Maryland seeks to ban grain alcohol to curb college binge drinking

March 8, 2014

The road to a serious drinking problem and the need to go to alcohol rehab can start in the most innocuous ways. Many Americans begin drinking heavily for the first time during college, where parties and other social events can encourage and even require the activity. In response to a recent spike in binge drinking on its state’s college campuses, the Washington Post reported that the Maryland Senate overwhelmingly passed a ban on the sale of grain alcohol within the state. The infamously potent drink sometimes known as Everclear or moonshine is so cheap and powerful that it is often used on college campus as an effective way to get extremely intoxicated with minimal effort. For that reason, lawmakers are hoping to decrease the instances of dangerous drinking on college campuses.

Burden of proof

If passed by the state’s House and signed into law by Governor Martin O’Malley, the bill would ban the sale of any alcoholic product at or over 190 proof. Any retailer caught selling the spirit would be punished with a misdemeanor and a fine of up to $1,000.

“Because it takes such a small amount, and it’s so cheap, it’s seen as one of the big contributors to alcohol poisoning,” Sen. Richard Madaleno Jr., the primary sponsor of the bill, told the Washington Post. “That’s why the universities have said, ‘Please get this off the market.'”

One of the complicating factors for grain alcohol on college campuses is that in many cases, it is not clear to students that they are even consuming such a potent drink, as it is usually used as an ingredient in other drinks.

“Most of the time students don’t even know they’re consuming it,” Frostburg State University president Jonathan Gibralter told the Baltimore Sun. “It really should not be for human consumption.”

Not just a stiff drink

While the bill would not penalize anyone found in possession of grain alcohol, lawmakers still hope that it will decrease the occurrences of the drink being used on college campuses. Because it has no taste or smell of its own, it is a favorite of binge drinking students looking not to enjoy the taste of an alcoholic beverage, but to get uncontrollably drunk. Grain alcohol is usually mixed with a variety of other flavored drinks and served at parties as a cheap way to intoxicate many people.

According to statistics from the National Institute on Alcohol Abuse and Alcoholism, binge drinking on college campuses is a widespread problem. Excessive alcohol consumption contributes to the deaths of 1,825 college students between the ages of 18 and 24 each year. Over a half a million young adults sustain inadvertent injuries as a result of binge drinking. It also factors in to hundreds of thousands of cases of assault and sexual abuse on campuses across the country.
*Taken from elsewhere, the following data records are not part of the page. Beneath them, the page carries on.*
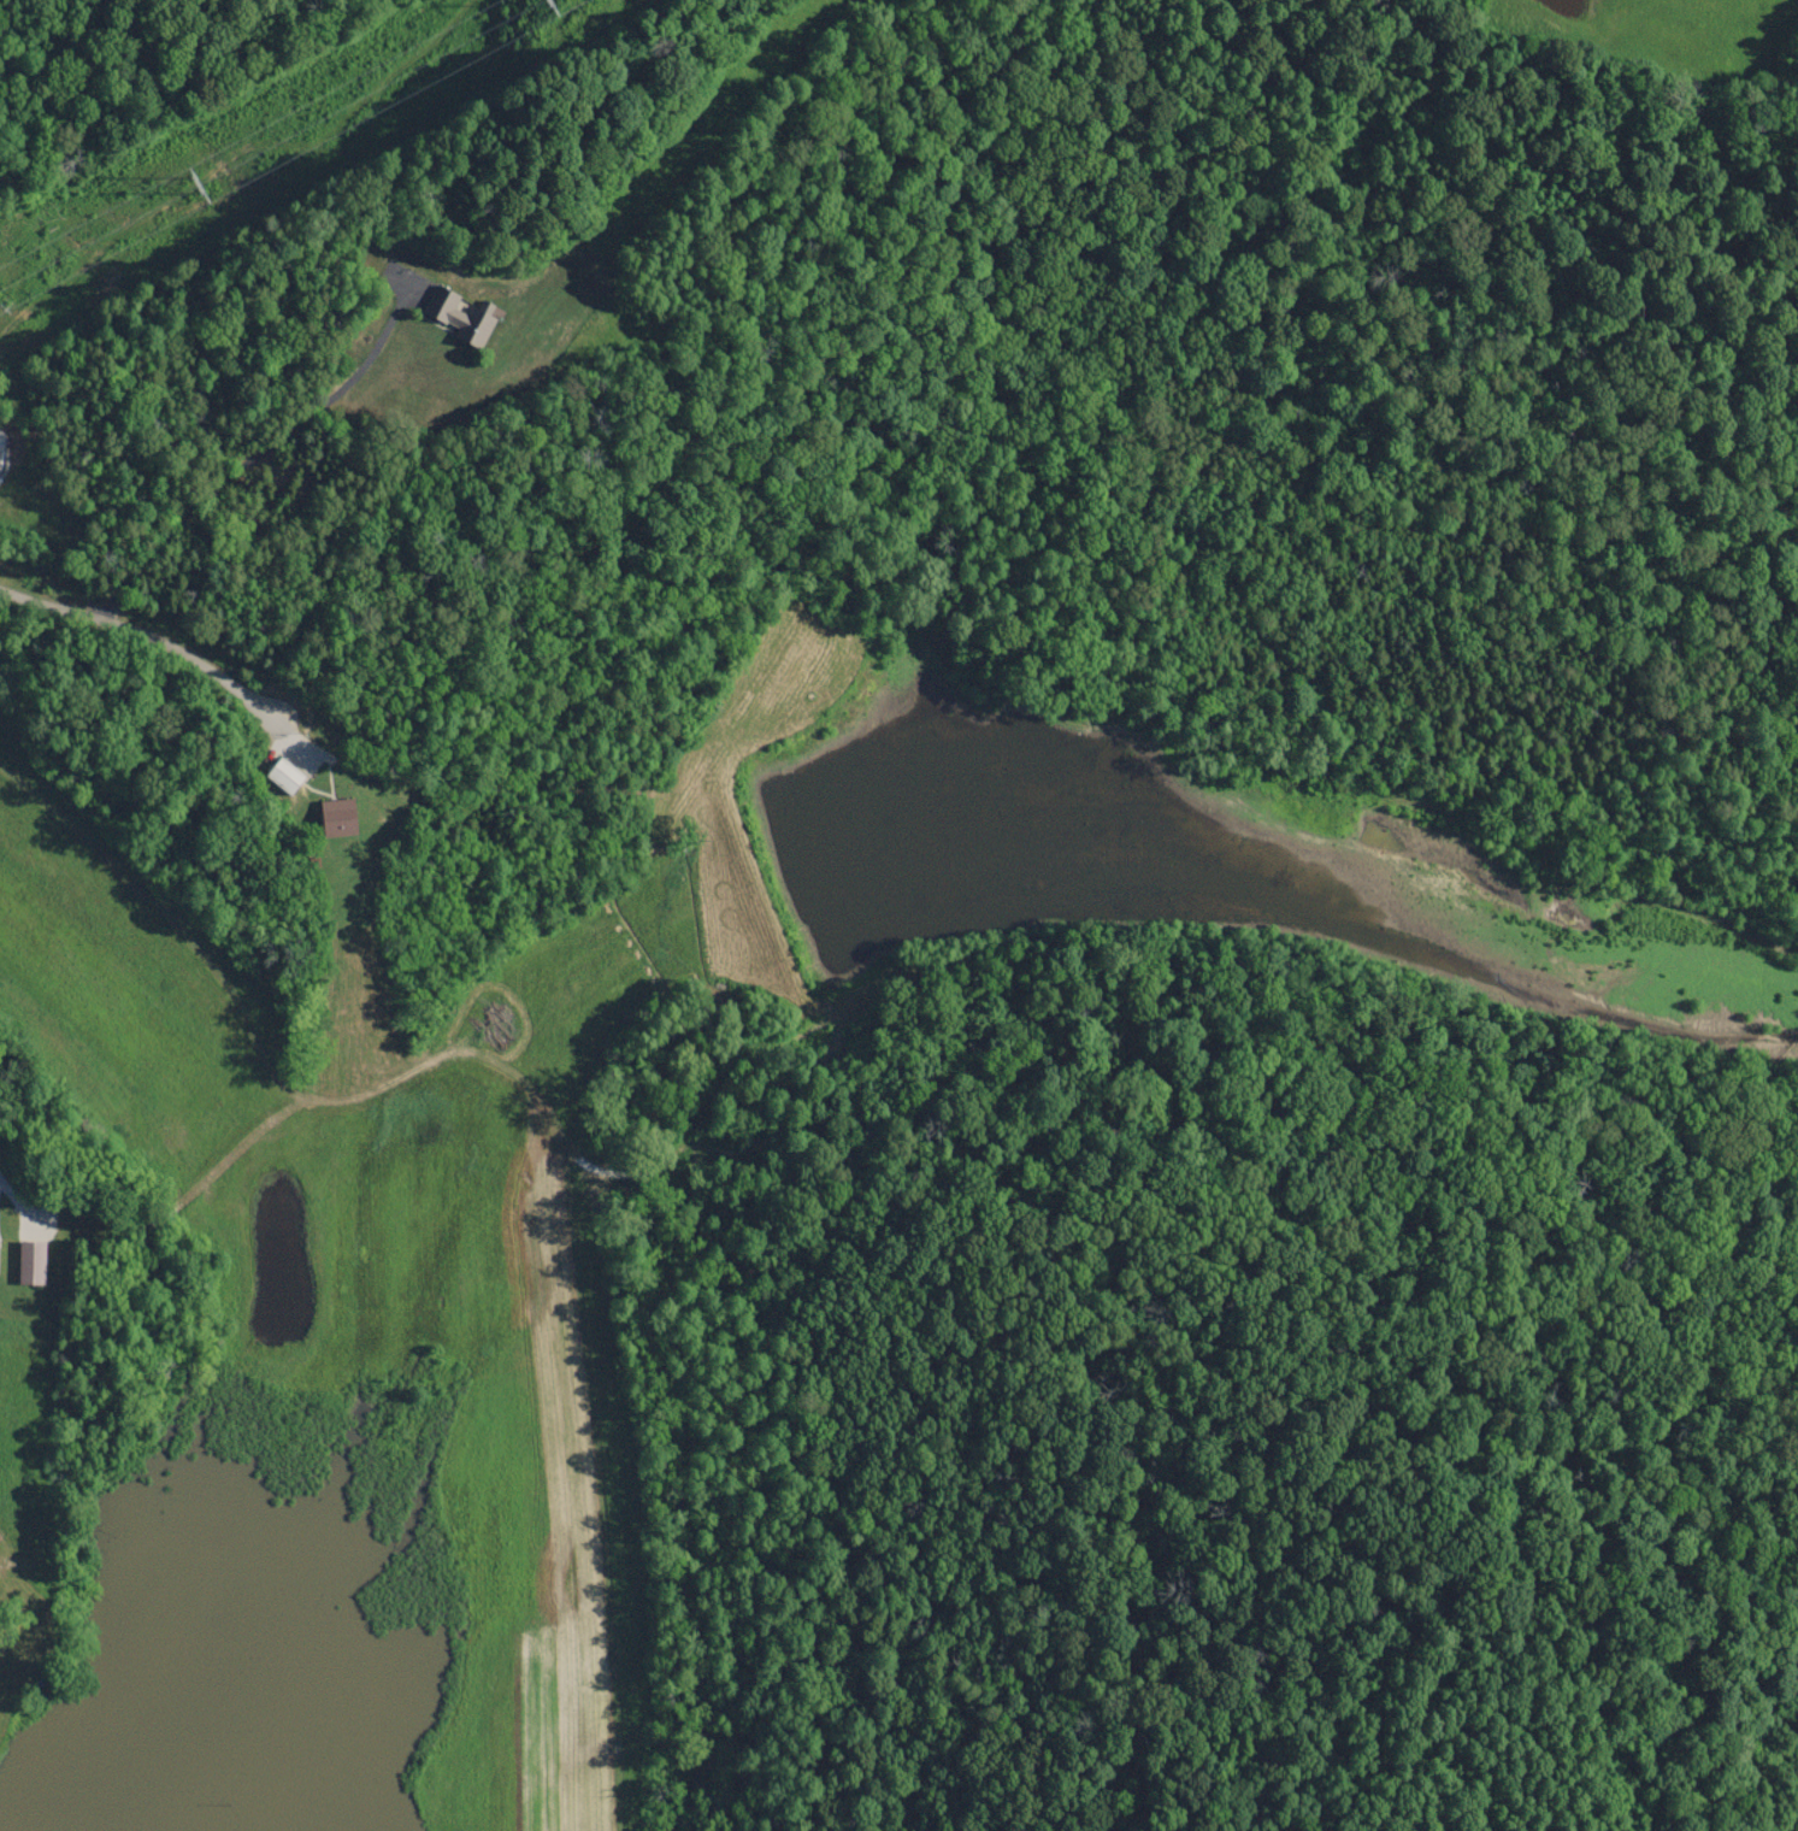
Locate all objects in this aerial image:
power tower: (195, 185)
building: (461, 318)
road: (146, 622)
building: (281, 776)
building: (333, 817)
building: (27, 1263)
building: (13, 1566)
Drinking at college has become a ritual that students often see as an integral part of their higher­education experience,” the NIAAA explained in a report on college drinking. “Many students come to college with established drinking habits, and the college environment can exacerbate the problem. Research shows that more than 80 percent of college students drink alcohol, and almost half report binge drinking in the past two weeks.”

The Baltimore Sun reported that a similar ban on grain alcohol has been up for a vote in the Maryland State Senate twice before, but it failed to garner enough votes each time. With the sobering statistics about the harmful effects of repeated heavy drinking – especially on developing minds and bodies – growing every day, college administrators hope that this will be the time that their campuses take the first step towards safer drinking.